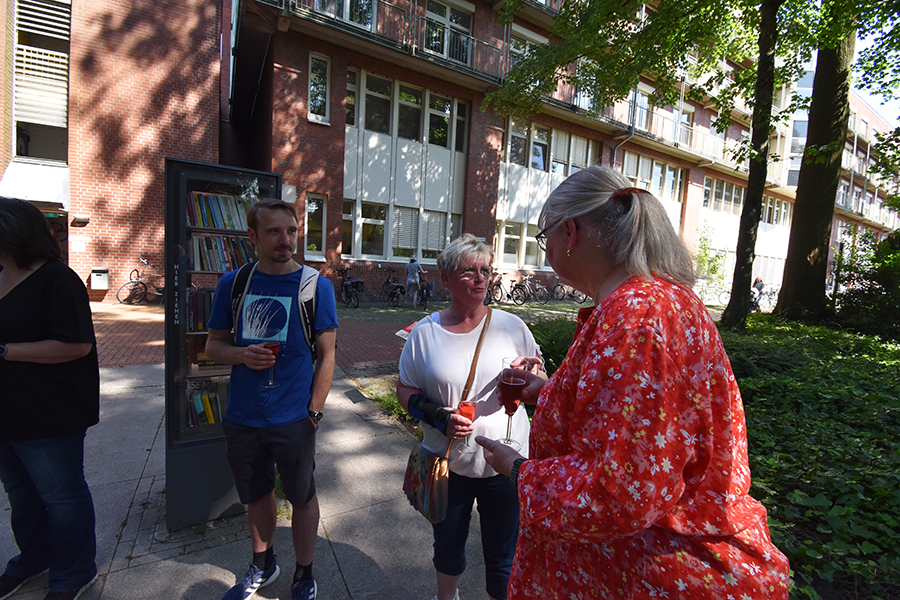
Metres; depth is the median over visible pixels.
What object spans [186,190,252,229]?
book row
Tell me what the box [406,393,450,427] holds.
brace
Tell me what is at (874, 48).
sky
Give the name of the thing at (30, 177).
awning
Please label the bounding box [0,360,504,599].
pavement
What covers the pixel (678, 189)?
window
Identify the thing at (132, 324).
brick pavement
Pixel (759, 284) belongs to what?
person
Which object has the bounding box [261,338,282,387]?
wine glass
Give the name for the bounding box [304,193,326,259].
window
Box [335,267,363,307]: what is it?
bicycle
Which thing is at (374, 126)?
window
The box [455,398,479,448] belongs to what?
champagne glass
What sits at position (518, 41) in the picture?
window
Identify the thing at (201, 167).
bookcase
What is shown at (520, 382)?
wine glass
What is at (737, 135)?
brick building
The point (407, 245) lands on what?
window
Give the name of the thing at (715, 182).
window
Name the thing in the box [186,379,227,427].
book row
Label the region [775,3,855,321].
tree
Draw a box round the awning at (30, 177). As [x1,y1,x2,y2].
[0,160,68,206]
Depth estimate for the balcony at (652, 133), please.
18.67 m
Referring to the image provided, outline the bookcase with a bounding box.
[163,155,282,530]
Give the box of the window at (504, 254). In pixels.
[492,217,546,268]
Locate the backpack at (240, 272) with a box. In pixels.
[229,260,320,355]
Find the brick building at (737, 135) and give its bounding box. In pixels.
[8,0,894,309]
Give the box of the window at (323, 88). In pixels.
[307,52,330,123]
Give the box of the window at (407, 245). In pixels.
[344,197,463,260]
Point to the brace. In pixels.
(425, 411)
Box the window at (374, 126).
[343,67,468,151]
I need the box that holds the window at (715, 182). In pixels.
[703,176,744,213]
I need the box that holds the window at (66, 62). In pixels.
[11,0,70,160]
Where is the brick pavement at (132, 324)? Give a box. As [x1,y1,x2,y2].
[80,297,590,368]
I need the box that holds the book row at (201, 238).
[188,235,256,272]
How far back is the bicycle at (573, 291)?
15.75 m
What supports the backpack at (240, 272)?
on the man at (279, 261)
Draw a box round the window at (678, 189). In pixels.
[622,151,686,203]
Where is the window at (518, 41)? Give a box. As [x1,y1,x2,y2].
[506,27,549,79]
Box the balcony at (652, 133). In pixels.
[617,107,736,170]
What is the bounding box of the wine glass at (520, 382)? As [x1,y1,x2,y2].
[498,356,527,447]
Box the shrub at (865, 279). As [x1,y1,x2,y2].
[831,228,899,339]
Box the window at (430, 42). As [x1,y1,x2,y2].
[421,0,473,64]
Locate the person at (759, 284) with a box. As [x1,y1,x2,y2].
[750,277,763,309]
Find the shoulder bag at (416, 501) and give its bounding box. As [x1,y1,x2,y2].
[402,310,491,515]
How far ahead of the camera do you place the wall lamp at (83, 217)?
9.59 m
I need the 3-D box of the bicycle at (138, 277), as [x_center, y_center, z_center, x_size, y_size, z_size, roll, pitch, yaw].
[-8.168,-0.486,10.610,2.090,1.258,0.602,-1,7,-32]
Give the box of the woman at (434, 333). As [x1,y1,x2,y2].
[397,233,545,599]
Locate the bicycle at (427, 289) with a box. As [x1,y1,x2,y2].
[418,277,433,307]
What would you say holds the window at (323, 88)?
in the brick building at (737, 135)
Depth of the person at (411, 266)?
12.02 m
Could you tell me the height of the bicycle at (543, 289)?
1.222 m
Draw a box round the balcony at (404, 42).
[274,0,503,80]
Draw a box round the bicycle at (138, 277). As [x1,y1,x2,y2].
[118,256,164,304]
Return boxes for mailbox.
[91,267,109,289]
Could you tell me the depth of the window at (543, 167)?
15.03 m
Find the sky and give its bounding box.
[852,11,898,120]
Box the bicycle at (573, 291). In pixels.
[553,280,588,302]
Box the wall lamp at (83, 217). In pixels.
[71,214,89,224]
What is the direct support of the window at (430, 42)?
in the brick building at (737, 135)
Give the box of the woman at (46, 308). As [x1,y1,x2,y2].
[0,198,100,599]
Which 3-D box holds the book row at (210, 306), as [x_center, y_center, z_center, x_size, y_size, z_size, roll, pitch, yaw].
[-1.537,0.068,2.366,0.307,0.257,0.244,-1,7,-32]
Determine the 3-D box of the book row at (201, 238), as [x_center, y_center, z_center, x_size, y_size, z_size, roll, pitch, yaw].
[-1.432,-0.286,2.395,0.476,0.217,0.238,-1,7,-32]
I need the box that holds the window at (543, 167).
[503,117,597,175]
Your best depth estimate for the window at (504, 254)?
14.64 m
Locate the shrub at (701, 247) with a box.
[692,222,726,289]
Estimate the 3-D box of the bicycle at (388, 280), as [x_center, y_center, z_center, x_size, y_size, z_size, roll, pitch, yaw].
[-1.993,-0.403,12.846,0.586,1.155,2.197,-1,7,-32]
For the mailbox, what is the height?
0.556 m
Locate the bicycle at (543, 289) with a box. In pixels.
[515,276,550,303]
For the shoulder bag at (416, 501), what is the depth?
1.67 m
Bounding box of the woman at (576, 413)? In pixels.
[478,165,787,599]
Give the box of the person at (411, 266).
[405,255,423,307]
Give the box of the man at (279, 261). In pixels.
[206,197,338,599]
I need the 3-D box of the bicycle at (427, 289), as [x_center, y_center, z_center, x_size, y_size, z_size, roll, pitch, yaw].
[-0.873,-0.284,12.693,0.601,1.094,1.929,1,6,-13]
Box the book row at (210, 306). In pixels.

» What to do
Please write out all the data again word for word, but not the pictures.

» Problem solution
Metres; depth is the median over visible pixels.
What object spans [186,190,252,229]?
book row
Tell me what the box [406,393,450,427] holds.
brace
Tell me what is at (874, 48).
sky
Give the name of the thing at (30, 177).
awning
Please label the bounding box [0,360,504,599].
pavement
What covers the pixel (678, 189)?
window
Identify the thing at (132, 324).
brick pavement
Pixel (759, 284) belongs to what?
person
Which object has the bounding box [261,338,282,387]?
wine glass
Give the name for the bounding box [304,193,326,259].
window
Box [335,267,363,307]: what is it?
bicycle
Which thing is at (374, 126)?
window
The box [455,398,479,448] belongs to what?
champagne glass
What sits at position (518, 41) in the picture?
window
Identify the thing at (201, 167).
bookcase
What is shown at (520, 382)?
wine glass
What is at (737, 135)?
brick building
The point (407, 245) lands on what?
window
Give the name of the thing at (715, 182).
window
Name the thing in the box [186,379,227,427].
book row
Label the region [775,3,855,321].
tree
Draw a box round the awning at (30, 177). As [x1,y1,x2,y2].
[0,160,68,206]
Depth estimate for the balcony at (652, 133), please.
18.67 m
Referring to the image provided, outline the bookcase with a bounding box.
[163,155,282,530]
Give the box of the window at (504, 254). In pixels.
[492,217,546,268]
Locate the backpack at (240, 272) with a box. In pixels.
[229,260,320,355]
Find the brick building at (737, 135) and give its bounding box. In pixels.
[8,0,894,309]
Give the box of the window at (323, 88). In pixels.
[307,52,330,123]
Give the box of the window at (407, 245). In pixels.
[344,197,463,260]
Point to the brace. In pixels.
(425, 411)
Box the window at (374, 126).
[343,67,468,151]
I need the box that holds the window at (715, 182). In pixels.
[703,176,744,213]
I need the box that holds the window at (66, 62). In pixels.
[11,0,70,160]
Where is the brick pavement at (132, 324)? Give a box. As [x1,y1,x2,y2].
[80,297,590,368]
I need the box that holds the book row at (201, 238).
[188,235,256,272]
How far back is the bicycle at (573, 291)?
15.75 m
What supports the backpack at (240, 272)?
on the man at (279, 261)
Draw a box round the window at (678, 189). In pixels.
[622,151,686,203]
Where is the window at (518, 41)? Give a box. As [x1,y1,x2,y2].
[506,27,549,79]
Box the balcony at (652, 133). In pixels.
[617,107,736,170]
What is the bounding box of the wine glass at (520, 382)? As [x1,y1,x2,y2].
[498,356,527,447]
Box the shrub at (865, 279). As [x1,y1,x2,y2].
[831,228,899,339]
Box the window at (430, 42). As [x1,y1,x2,y2].
[421,0,473,64]
Locate the person at (759, 284) with a box. As [x1,y1,x2,y2].
[750,277,763,309]
Find the shoulder bag at (416, 501) and give its bounding box. As [x1,y1,x2,y2].
[402,310,491,515]
How far ahead of the camera do you place the wall lamp at (83, 217)?
9.59 m
I need the 3-D box of the bicycle at (138, 277), as [x_center, y_center, z_center, x_size, y_size, z_size, roll, pitch, yaw].
[-8.168,-0.486,10.610,2.090,1.258,0.602,-1,7,-32]
Give the box of the woman at (434, 333). As [x1,y1,x2,y2].
[397,233,545,599]
Locate the bicycle at (427, 289) with a box. As [x1,y1,x2,y2].
[418,277,433,307]
What would you say holds the window at (323, 88)?
in the brick building at (737, 135)
Depth of the person at (411, 266)?
12.02 m
Could you tell me the height of the bicycle at (543, 289)?
1.222 m
Draw a box round the balcony at (404, 42).
[274,0,503,80]
Draw a box round the bicycle at (138, 277). As [x1,y1,x2,y2].
[118,256,164,304]
Return boxes for mailbox.
[91,267,109,289]
Could you tell me the depth of the window at (543, 167)?
15.03 m
Find the sky and give its bounding box.
[852,11,898,120]
Box the bicycle at (573, 291). In pixels.
[553,280,588,302]
Box the wall lamp at (83, 217). In pixels.
[71,214,89,224]
What is the direct support of the window at (430, 42)?
in the brick building at (737, 135)
Give the box of the woman at (46, 308). As [x1,y1,x2,y2].
[0,198,100,599]
Which 3-D box holds the book row at (210, 306), as [x_center, y_center, z_center, x_size, y_size, z_size, roll, pitch, yaw].
[-1.537,0.068,2.366,0.307,0.257,0.244,-1,7,-32]
Determine the 3-D box of the book row at (201, 238), as [x_center, y_center, z_center, x_size, y_size, z_size, roll, pitch, yaw].
[-1.432,-0.286,2.395,0.476,0.217,0.238,-1,7,-32]
I need the box that holds the window at (543, 167).
[503,117,597,175]
Your best depth estimate for the window at (504, 254)?
14.64 m
Locate the shrub at (701, 247) with a box.
[692,222,726,289]
Estimate the 3-D box of the bicycle at (388, 280), as [x_center, y_center, z_center, x_size, y_size, z_size, roll, pitch, yaw].
[-1.993,-0.403,12.846,0.586,1.155,2.197,-1,7,-32]
For the mailbox, what is the height?
0.556 m
Locate the bicycle at (543, 289) with a box. In pixels.
[515,276,550,303]
For the shoulder bag at (416, 501), what is the depth?
1.67 m
Bounding box of the woman at (576, 413)? In pixels.
[478,165,787,599]
Give the box of the person at (411, 266).
[405,255,423,307]
Give the box of the man at (279, 261). In pixels.
[206,197,338,599]
I need the 3-D box of the bicycle at (427, 289), as [x_center, y_center, z_center, x_size, y_size, z_size, roll, pitch, yaw].
[-0.873,-0.284,12.693,0.601,1.094,1.929,1,6,-13]
Box the book row at (210, 306). In pixels.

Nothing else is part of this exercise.